Records from a collection
===

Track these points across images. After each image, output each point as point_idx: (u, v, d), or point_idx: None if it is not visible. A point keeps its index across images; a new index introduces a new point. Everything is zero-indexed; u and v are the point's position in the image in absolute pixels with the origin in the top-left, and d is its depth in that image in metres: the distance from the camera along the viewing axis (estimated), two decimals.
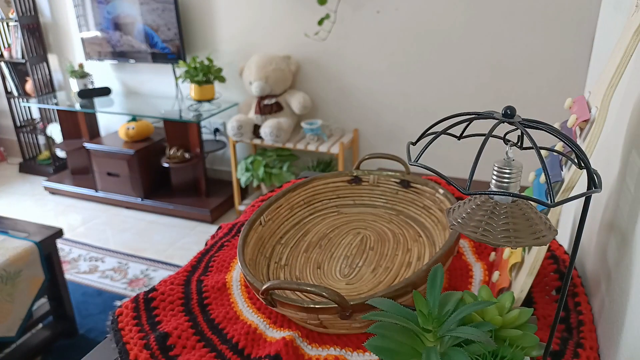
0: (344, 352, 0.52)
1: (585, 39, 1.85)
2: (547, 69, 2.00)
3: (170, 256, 2.27)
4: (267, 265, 0.64)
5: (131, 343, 0.53)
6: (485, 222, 0.33)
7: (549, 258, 0.61)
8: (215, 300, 0.60)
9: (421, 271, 0.49)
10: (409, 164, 0.38)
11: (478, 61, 2.11)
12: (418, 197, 0.71)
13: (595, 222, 0.59)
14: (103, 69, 3.05)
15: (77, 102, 2.92)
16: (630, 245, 0.44)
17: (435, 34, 2.12)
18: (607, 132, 0.58)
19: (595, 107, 0.46)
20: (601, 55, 0.72)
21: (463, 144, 1.90)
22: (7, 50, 3.18)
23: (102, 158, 2.81)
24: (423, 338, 0.36)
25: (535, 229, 0.32)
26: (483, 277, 0.62)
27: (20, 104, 3.34)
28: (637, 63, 0.50)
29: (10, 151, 3.64)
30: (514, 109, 0.32)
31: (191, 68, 2.48)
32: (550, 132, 0.33)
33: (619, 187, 0.50)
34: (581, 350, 0.48)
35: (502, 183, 0.33)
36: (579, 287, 0.57)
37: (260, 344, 0.53)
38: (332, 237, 0.69)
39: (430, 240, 0.65)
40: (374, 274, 0.61)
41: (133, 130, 2.77)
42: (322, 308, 0.48)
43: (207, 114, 2.60)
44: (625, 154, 0.50)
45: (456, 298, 0.38)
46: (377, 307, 0.39)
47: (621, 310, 0.44)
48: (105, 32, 2.81)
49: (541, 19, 1.95)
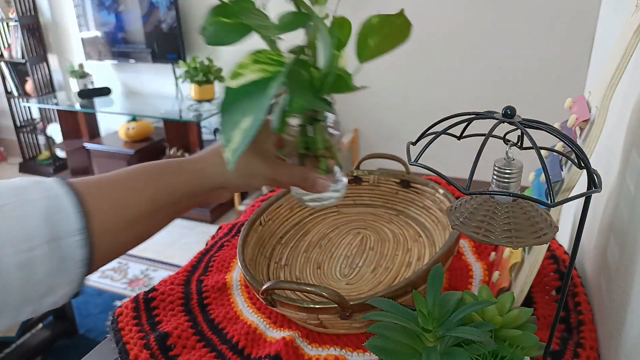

===

**TASK GOAL**
Although the entries contain pictures, reproduce only the rest, exactly as written.

**SOLUTION TO THIS PROBLEM**
Track these points across images. After each image, output each point as point_idx: (u, v, d), or point_idx: None if it is not visible. A point keeps its index across images; a new index introduces a new point. Everything is zero-indexed; u and v are the point's position in the image in absolute pixels with the origin in the top-left, and d is its depth in that image in metres: the distance from the camera along the viewing axis (estimated), two decimals.
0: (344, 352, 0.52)
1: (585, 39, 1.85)
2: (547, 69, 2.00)
3: (170, 256, 2.27)
4: (267, 265, 0.64)
5: (131, 343, 0.53)
6: (485, 222, 0.33)
7: (549, 258, 0.61)
8: (215, 300, 0.60)
9: (421, 271, 0.49)
10: (409, 164, 0.38)
11: (478, 61, 2.11)
12: (418, 197, 0.71)
13: (595, 222, 0.59)
14: (103, 69, 3.05)
15: (77, 102, 2.92)
16: (630, 245, 0.44)
17: (435, 34, 2.12)
18: (607, 132, 0.58)
19: (595, 107, 0.46)
20: (601, 55, 0.72)
21: (463, 144, 1.90)
22: (7, 50, 3.18)
23: (102, 158, 2.81)
24: (423, 338, 0.36)
25: (535, 229, 0.32)
26: (483, 277, 0.62)
27: (20, 104, 3.34)
28: (637, 63, 0.50)
29: (10, 151, 3.64)
30: (514, 109, 0.32)
31: (191, 68, 2.48)
32: (550, 132, 0.33)
33: (619, 187, 0.50)
34: (581, 350, 0.48)
35: (502, 183, 0.33)
36: (579, 287, 0.57)
37: (260, 344, 0.53)
38: (332, 237, 0.69)
39: (430, 240, 0.65)
40: (374, 274, 0.61)
41: (133, 130, 2.77)
42: (322, 308, 0.48)
43: (207, 114, 2.60)
44: (625, 154, 0.50)
45: (456, 298, 0.38)
46: (377, 307, 0.39)
47: (621, 310, 0.44)
48: (105, 32, 2.81)
49: (541, 19, 1.95)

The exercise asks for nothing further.